Speedway is still regarded as something of a cinderella sport and its history is littered with clubs who have bitten the dust never to rise again. Dave Harley is determined his beloved Edinburgh Monarchs won’t join the graveyard of others.
Harley is spokesman for the newly-created Monarchs Fans Trust which has been formed with the aim of lifting the Capital outfit out of financial penury and to secure it’ future existence for generations to come.
The Trust is based on the Foundation of Hearts model with supporters invited to pledge various sums of money each month to help create a ‘war chest’ which would be used to assist Monarchs in times of need.
Monarchs operated at a loss in 2014, despite enjoying the most successful season in their history, culminating in them capturing a fourth British Premier League championship crown against Somerset Rebels last October.
Club directors have made it crystal clear that should they fall back into the red this year they would be unable to continue in 2016. Harley revealed the idea of a Fans Trust gained ground during the summer at a time when most supporters were perhaps focused on the magic Monarchs were producing on the track.
Harley said: “A few of us got together with the idea of forming a bigger working party, and this happened happened by December and we have been meeting regularly since. We all felt that something needed to be done to try and safeguard Monarchs’ future because every year it seemed there was always a concern that the team wouldn’t run the following season.

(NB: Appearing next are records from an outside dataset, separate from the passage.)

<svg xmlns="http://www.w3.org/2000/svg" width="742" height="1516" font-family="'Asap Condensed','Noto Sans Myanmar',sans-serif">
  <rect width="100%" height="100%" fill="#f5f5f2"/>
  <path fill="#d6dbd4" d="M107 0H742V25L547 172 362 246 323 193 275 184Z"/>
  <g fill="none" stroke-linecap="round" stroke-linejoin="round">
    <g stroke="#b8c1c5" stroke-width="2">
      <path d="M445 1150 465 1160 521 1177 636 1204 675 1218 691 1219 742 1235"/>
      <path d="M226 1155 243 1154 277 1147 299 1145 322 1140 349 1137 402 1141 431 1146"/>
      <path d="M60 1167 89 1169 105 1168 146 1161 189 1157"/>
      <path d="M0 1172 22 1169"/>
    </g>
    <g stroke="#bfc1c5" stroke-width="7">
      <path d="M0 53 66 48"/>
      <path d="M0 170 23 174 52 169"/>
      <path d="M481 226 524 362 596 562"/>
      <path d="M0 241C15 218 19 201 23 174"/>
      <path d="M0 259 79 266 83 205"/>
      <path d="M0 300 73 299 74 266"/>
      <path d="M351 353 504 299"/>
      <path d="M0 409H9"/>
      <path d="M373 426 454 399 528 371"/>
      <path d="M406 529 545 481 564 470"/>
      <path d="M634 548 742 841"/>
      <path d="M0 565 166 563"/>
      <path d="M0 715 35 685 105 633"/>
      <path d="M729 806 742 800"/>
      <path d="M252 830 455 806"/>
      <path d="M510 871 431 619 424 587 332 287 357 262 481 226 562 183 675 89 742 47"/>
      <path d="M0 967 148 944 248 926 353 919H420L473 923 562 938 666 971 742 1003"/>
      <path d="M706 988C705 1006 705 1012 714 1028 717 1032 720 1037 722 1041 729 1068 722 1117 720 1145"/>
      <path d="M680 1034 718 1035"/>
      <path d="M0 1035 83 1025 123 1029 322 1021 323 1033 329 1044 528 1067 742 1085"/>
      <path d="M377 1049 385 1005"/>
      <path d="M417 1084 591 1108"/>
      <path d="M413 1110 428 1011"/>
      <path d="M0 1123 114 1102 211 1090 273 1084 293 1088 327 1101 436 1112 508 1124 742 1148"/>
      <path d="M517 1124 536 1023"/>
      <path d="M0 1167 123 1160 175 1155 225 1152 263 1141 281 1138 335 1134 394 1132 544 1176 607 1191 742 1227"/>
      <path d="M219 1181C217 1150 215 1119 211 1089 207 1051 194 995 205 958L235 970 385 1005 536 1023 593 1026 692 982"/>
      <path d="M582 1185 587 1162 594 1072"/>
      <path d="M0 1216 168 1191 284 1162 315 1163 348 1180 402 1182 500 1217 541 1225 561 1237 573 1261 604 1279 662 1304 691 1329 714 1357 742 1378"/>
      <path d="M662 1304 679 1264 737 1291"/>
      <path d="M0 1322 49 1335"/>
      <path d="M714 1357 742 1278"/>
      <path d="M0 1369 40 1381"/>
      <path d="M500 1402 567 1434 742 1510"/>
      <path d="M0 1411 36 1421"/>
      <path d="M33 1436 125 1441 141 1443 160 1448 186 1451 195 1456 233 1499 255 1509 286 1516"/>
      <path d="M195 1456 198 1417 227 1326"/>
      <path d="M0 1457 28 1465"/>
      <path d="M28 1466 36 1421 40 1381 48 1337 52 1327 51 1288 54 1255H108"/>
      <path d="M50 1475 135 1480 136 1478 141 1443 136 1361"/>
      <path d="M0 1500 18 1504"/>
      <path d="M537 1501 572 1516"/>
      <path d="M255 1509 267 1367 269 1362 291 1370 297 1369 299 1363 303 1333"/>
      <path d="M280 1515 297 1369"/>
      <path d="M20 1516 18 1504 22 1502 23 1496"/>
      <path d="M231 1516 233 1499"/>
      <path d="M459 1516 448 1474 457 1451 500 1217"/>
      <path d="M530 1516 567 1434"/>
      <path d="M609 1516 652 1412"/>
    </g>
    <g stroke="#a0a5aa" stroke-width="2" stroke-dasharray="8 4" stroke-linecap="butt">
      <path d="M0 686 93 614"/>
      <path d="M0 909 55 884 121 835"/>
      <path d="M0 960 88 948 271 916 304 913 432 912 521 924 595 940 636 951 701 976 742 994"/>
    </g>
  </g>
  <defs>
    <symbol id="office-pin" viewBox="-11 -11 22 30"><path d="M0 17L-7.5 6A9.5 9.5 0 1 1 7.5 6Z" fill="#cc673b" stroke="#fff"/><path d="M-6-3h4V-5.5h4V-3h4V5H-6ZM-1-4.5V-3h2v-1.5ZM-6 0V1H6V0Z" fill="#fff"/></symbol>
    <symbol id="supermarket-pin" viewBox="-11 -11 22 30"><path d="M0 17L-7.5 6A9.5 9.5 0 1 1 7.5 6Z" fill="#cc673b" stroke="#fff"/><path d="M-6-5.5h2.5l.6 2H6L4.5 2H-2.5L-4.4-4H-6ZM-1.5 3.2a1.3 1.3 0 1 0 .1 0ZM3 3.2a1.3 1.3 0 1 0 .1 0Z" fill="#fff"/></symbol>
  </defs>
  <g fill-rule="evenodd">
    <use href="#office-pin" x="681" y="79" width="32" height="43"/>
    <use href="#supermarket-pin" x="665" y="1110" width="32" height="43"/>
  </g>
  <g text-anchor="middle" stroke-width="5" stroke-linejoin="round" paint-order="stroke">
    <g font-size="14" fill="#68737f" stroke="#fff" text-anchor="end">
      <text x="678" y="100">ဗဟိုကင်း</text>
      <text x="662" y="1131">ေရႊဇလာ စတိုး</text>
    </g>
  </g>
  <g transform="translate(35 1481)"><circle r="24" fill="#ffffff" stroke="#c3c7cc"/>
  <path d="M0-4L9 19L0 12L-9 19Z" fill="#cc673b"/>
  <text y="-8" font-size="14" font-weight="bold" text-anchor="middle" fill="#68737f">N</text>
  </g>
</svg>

“The threat to close down Monarchs if they make a loss in 2015 is a real one. Just talking to a couple of the Monarchs board, that was the message we were being told.”
Despite Monarchs co promoter John Campbell expressing the view that there has been too much “negativity” surrounding the club when he addressed fans at their recent video show in the city, Harley denied that was a side swipe at the Trust, insisting: “No, John is well behind what we are doing as are the rest of the board. And, while we are independent of the board, we want to work with them to improve the club’s financial stability. But we cannot do it on our own unless we get a massive take-up by supporters.”
Following two public meetings at the weekend, Harley says the Trust are still short of their proposed 100 member target but is confident that figure can be reached once the season starts next month.
“We do not have any official targets”, he said. “But we would love to see a hundred people sign up. We are certainly working towards that figure. If people are able to pledge ten or twenty pounds each month then that could make a huge difference to the club.”
Monarchs supporters raised £30,000 to keep the club afloat at the end of 2012. And, in addition, also received personal donations from five individuals which amounted to over £60,000.
Harley is aware that some supporters may feel their goodwill is being stetched to breaking point so soon after that rescue. He said: “I think the hope back then was that the club’s future had been secured. But the reality is they’ve had a couple of seasons that have been very expensive since then and that is why all that money has been used up.
“And this is the reason why we have used a fans trust approach to make things more manageable for supporters to try and share the financial load. I accept some fans may think they have done enough already. But, speaking personally, if I want to watch my speedway on a Friday night it is going to cost me a little bit more. And, if we all want our speedway to continue every Friday, we need to do something about it. We must try and encourage supporters to sign up to raise the money we need to stabilise Monarchs’ finances.”
Asked to explain why supporters did not turn out in sufficent numbers last season which could have kept Monarchs in the black, Harley states: “We still got crowds of 1000 at the end of the season, though it wasn’t as many as we used to get.
“In truth, some have drifted away and a lot more needs to be done in terms of marketing etc to get them back. I thought last season was certainly better than the attendances in 2013. But people nowadays have other things to do and we are not in the same era when Monarchs first moved to Armadale in the nineties.”
Harley insists the Monarchs Fans Trust has a broader canvas than just raising funds, explaining: “We want to try and come up with some fresh ideas and some fresh perspectives on how to take Monarchs forward. Hopefully, if we can build up a financial surplus we can achieve some of our goals.
“We don’t want to see Monarchs die and hopefully if this season is better from a crowd point of view we can think about things such as a training track in the future which would help get Scottish riders back into the sport again. I’s disappointing we don’t have any in the team this year.”